What is needed. Reproduce every line in the material below that holds "صنعتی".
----- Task inputs -----
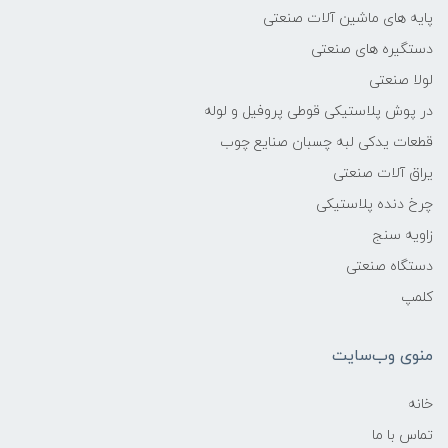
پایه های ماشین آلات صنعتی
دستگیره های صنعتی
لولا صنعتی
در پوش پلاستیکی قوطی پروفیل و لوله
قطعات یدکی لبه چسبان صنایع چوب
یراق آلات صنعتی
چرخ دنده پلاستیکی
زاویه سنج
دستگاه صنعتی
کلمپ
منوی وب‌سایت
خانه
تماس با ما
-----
----- Task inputs -----
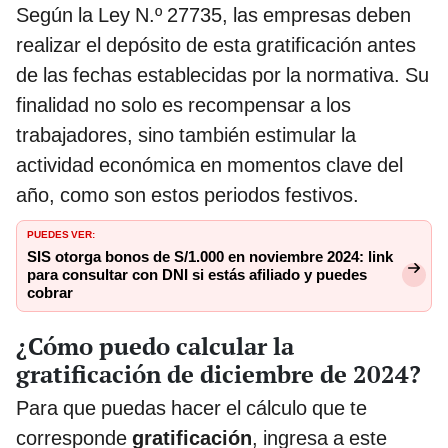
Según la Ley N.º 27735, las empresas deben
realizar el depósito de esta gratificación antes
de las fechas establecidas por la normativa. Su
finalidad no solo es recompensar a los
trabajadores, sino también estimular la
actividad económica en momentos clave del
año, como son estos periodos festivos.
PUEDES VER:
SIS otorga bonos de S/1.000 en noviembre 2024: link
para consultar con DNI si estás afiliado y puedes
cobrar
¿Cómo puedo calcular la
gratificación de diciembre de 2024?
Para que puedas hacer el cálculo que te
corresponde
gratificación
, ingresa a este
-----
Your solution.
پایه های ماشین آلات صنعتی
دستگیره های صنعتی
لولا صنعتی
یراق آلات صنعتی
دستگاه صنعتی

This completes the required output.